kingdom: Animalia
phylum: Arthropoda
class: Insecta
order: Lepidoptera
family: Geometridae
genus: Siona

◆ ◆ ◆

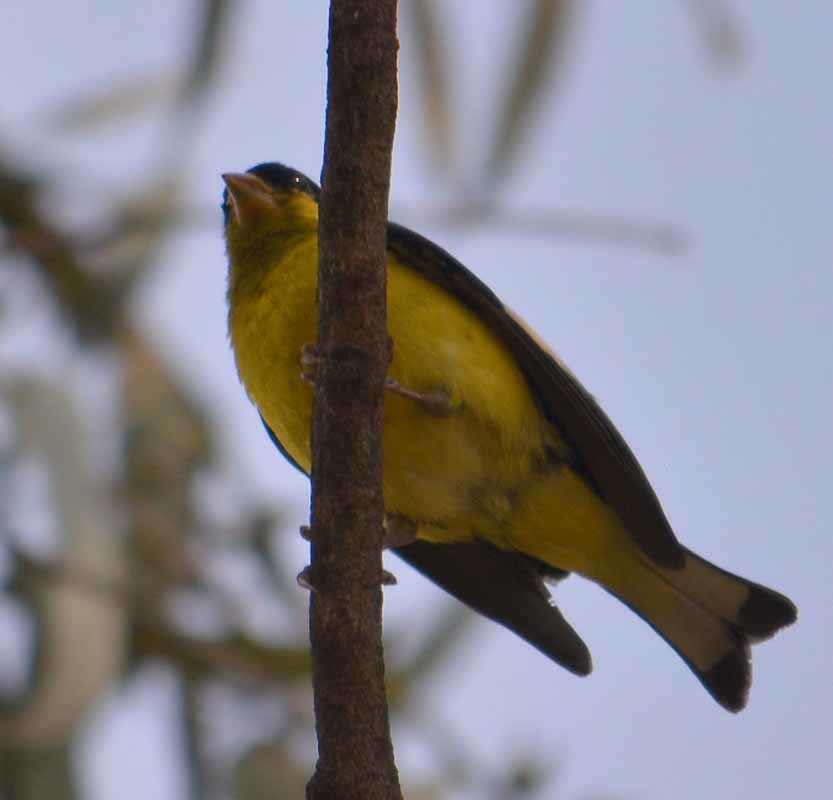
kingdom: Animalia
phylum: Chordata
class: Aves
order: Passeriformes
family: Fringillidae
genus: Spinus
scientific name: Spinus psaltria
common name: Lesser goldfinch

◆ ◆ ◆

§ **WORK REQUIRED**: Swap "common name" for "vernacular name" in the part of the records that opens with the line containing "class: Aves" and closes with the line containing "common name: Lesser goldfinch". Write out only those lines, leaving everything else in them unchanged.

§ **WORKED ANSWER**:
class: Aves
order: Passeriformes
family: Fringillidae
genus: Spinus
scientific name: Spinus psaltria
vernacular name: Lesser goldfinch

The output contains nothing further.